State the number of lines in the following data that contain the string "heard", and nothing else.
_ _ _
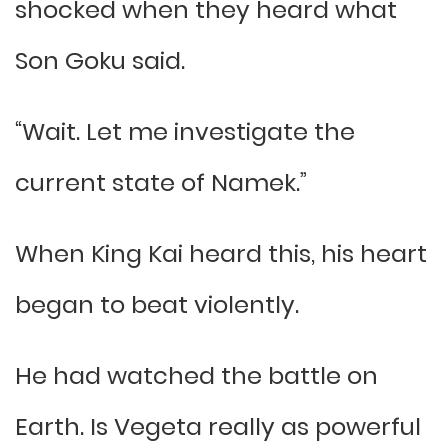
shocked when they heard what
Son Goku said.
“Wait. Let me investigate the
current state of Namek.”
When King Kai heard this, his heart
began to beat violently.
He had watched the battle on
Earth. Is Vegeta really as powerful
_ _ _
• **Answer section**:
2